(Dataset content begins)

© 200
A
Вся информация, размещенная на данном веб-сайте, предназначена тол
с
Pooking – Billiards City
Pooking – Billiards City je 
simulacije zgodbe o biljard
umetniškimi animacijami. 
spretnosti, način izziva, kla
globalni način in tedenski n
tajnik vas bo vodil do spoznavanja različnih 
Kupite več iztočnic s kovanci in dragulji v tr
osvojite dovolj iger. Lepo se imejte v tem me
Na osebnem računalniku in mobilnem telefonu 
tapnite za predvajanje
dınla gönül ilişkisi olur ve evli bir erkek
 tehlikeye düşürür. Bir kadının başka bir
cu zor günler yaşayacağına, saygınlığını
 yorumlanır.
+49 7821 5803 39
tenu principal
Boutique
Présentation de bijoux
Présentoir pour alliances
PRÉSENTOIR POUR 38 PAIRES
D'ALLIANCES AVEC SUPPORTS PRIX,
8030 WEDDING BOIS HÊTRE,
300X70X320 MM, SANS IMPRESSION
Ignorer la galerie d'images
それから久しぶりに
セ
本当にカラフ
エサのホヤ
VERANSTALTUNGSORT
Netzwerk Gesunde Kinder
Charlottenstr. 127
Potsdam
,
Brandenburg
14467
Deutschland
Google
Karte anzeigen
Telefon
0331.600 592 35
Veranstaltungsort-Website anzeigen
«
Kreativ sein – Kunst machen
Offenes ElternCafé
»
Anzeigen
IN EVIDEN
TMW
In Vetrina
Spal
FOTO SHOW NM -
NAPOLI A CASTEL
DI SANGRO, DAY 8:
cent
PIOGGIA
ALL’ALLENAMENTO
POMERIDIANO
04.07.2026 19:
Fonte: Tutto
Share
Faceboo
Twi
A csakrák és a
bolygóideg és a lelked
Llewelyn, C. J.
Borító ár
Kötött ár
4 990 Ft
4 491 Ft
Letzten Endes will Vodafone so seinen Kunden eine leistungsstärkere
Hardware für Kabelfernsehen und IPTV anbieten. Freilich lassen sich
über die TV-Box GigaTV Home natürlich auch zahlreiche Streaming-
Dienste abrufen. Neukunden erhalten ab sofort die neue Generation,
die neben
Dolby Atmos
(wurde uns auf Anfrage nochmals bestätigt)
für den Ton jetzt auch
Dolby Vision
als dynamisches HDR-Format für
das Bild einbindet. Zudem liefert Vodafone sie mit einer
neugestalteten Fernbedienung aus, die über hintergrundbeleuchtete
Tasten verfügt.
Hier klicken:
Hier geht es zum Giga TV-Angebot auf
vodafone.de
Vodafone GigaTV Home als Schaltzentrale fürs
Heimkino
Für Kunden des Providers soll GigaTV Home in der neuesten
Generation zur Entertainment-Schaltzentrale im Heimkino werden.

(Dataset content ends)

__Task item__.
Recast the lines above as a Markdown table with the columns Row and Line, numbering each line in order and omitting any blank lines.

__Exercise solution__.
| Row | Line |
|---|---|
| 1 | © 200 |
| 2 | A |
| 3 | Вся информация, размещенная на данном веб-сайте, предназначена тол |
| 4 | с |
| 5 | Pooking – Billiards City |
| 6 | Pooking – Billiards City je  |
| 7 | simulacije zgodbe o biljard |
| 8 | umetniškimi animacijami.  |
| 9 | spretnosti, način izziva, kla |
| 10 | globalni način in tedenski n |
| 11 | tajnik vas bo vodil do spoznavanja različnih  |
| 12 | Kupite več iztočnic s kovanci in dragulji v tr |
| 13 | osvojite dovolj iger. Lepo se imejte v tem me |
| 14 | Na osebnem računalniku in mobilnem telefonu  |
| 15 | tapnite za predvajanje |
| 16 | dınla gönül ilişkisi olur ve evli bir erkek |
| 17 |  tehlikeye düşürür. Bir kadının başka bir |
| 18 | cu zor günler yaşayacağına, saygınlığını |
| 19 |  yorumlanır. |
| 20 | +49 7821 5803 39 |
| 21 | tenu principal |
| 22 | Boutique |
| 23 | Présentation de bijoux |
| 24 | Présentoir pour alliances |
| 25 | PRÉSENTOIR POUR 38 PAIRES |
| 26 | D'ALLIANCES AVEC SUPPORTS PRIX, |
| 27 | 8030 WEDDING BOIS HÊTRE, |
| 28 | 300X70X320 MM, SANS IMPRESSION |
| 29 | Ignorer la galerie d'images |
| 30 | それから久しぶりに |
| 31 | セ |
| 32 | 本当にカラフ |
| 33 | エサのホヤ |
| 34 | VERANSTALTUNGSORT |
| 35 | Netzwerk Gesunde Kinder |
| 36 | Charlottenstr. 127 |
| 37 | Potsdam |
| 38 | , |
| 39 | Brandenburg |
| 40 | 14467 |
| 41 | Deutschland |
| 42 | Google |
| 43 | Karte anzeigen |
| 44 | Telefon |
| 45 | 0331.600 592 35 |
| 46 | Veranstaltungsort-Website anzeigen |
| 47 | « |
| 48 | Kreativ sein – Kunst machen |
| 49 | Offenes ElternCafé |
| 50 | » |
| 51 | Anzeigen |
| 52 | IN EVIDEN |
| 53 | TMW |
| 54 | In Vetrina |
| 55 | Spal |
| 56 | FOTO SHOW NM - |
| 57 | NAPOLI A CASTEL |
| 58 | DI SANGRO, DAY 8: |
| 59 | cent |
| 60 | PIOGGIA |
| 61 | ALL’ALLENAMENTO |
| 62 | POMERIDIANO |
| 63 | 04.07.2026 19: |
| 64 | Fonte: Tutto |
| 65 | Share |
| 66 | Faceboo |
| 67 | Twi |
| 68 | A csakrák és a |
| 69 | bolygóideg és a lelked |
| 70 | Llewelyn, C. J. |
| 71 | Borító ár |
| 72 | Kötött ár |
| 73 | 4 990 Ft |
| 74 | 4 491 Ft |
| 75 | Letzten Endes will Vodafone so seinen Kunden eine leistungsstärkere |
| 76 | Hardware für Kabelfernsehen und IPTV anbieten. Freilich lassen sich |
| 77 | über die TV-Box GigaTV Home natürlich auch zahlreiche Streaming- |
| 78 | Dienste abrufen. Neukunden erhalten ab sofort die neue Generation, |
| 79 | die neben |
| 80 | Dolby Atmos |
| 81 | (wurde uns auf Anfrage nochmals bestätigt) |
| 82 | für den Ton jetzt auch |
| 83 | Dolby Vision |
| 84 | als dynamisches HDR-Format für |
| 85 | das Bild einbindet. Zudem liefert Vodafone sie mit einer |
| 86 | neugestalteten Fernbedienung aus, die über hintergrundbeleuchtete |
| 87 | Tasten verfügt. |
| 88 | Hier klicken: |
| 89 | Hier geht es zum Giga TV-Angebot auf |
| 90 | vodafone.de |
| 91 | Vodafone GigaTV Home als Schaltzentrale fürs |
| 92 | Heimkino |
| 93 | Für Kunden des Providers soll GigaTV Home in der neuesten |
| 94 | Generation zur Entertainment-Schaltzentrale im Heimkino werden. |